Так вечером, под навесом, толковали индейцы, наработавшись за день, или, вернее, — за много тяжелых дней. Они вспоминали чаще победы, чем поражения. И во мраке являлись и радость, и горе, и легендарные герои, сильные и храбрые, которых победить нельзя. Когда-нибудь мятеж начнется снова…

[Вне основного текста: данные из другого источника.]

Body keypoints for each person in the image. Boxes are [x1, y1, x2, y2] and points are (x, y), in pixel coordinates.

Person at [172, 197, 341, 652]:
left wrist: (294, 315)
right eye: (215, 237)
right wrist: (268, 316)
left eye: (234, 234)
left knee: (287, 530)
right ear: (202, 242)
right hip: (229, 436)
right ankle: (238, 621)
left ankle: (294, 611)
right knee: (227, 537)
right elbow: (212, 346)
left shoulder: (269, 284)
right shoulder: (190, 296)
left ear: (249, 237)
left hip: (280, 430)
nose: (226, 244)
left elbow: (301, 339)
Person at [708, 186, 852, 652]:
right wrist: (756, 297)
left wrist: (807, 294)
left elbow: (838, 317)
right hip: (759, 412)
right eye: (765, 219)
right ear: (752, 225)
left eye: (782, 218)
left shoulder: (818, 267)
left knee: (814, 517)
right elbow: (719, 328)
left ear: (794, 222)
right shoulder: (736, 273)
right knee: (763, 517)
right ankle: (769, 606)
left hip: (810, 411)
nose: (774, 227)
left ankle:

Потом приходил сон, а там наступал новый день. Снова кричали надсмотрщики, герои исчезали, а с ними — и эпические битвы. Под ударами жизни рушилась вера, рассеивались видения, индейцы шли гуськом в поле и низко склонялись к земле. Склонялся к ней и Бенито, такой же бессильный и бедный, как все…
VII. Соседи судятся
Дон Альваро Аменабар-и-Ролдан, владелец Умая и властелин жизни и смерти на двадцать лиг вокруг, долго смеялся, когда ему прислали с нарочным письмо о наглом поведении Бисмарка Руиса. С письмом в руке он выскочил из кабинета на широкую галерею и стал было сзывать слуг, но одумался и принял суровый вид, подобающий человеку, которого ничто не может ни смутить, пи испугать. Однако индейская челядь услышала его вопли и затряслась от страха.

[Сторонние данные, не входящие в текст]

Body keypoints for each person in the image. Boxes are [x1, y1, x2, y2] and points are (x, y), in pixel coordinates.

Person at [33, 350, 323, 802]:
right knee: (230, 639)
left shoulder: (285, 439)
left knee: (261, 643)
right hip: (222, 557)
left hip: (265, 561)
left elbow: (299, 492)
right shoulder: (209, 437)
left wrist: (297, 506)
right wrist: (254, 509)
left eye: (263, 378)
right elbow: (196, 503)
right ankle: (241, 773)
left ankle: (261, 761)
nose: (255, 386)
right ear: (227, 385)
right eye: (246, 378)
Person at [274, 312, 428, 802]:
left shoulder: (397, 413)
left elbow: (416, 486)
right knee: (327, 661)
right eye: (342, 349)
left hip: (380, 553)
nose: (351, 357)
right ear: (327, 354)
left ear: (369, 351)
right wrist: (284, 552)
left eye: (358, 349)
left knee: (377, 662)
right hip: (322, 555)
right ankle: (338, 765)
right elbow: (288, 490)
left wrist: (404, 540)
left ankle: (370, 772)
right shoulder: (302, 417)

— Оседлать мне Горца! — вскричал помещик. — Браулио и Томас поедут со мной. Эй, живо!
Горцем звался рысистый и могучий конь; Браулио и Томасом — два надсмотрщика из целой толпы им подобных, живших с семьями в бело-красных домах, прямоугольником окаймлявших усадьбу. Слуги оседлали коня под старым, морщинистым эвкалиптом с. синеватой и красноватой листвой, и дон Альваро отбыл, наскоро попрощавшись с родными. У скрипучих, тяжелых ворот его ждали темнолицые крепкие спутники, оба — верхом и с карабинами. Они выехали на прямую дорогу, обсаженную тополями, и пустились вскачь. Светало ласковое, теплое солнце. На склонах холмов курились струйки дыма.
— Вон дон Альваро с охраной, — говорили колоны, завидев скачущую троицу. — Какую-нибудь подлость задумали…
Помещик глядел на дорогу и думал о тяжбе. Свернув с широкой аллеи, всадники поехали тише по крутой, извилистой тропе. Помещик глядел и на тропу, но белое его лицо багровело, темнело от мыслей.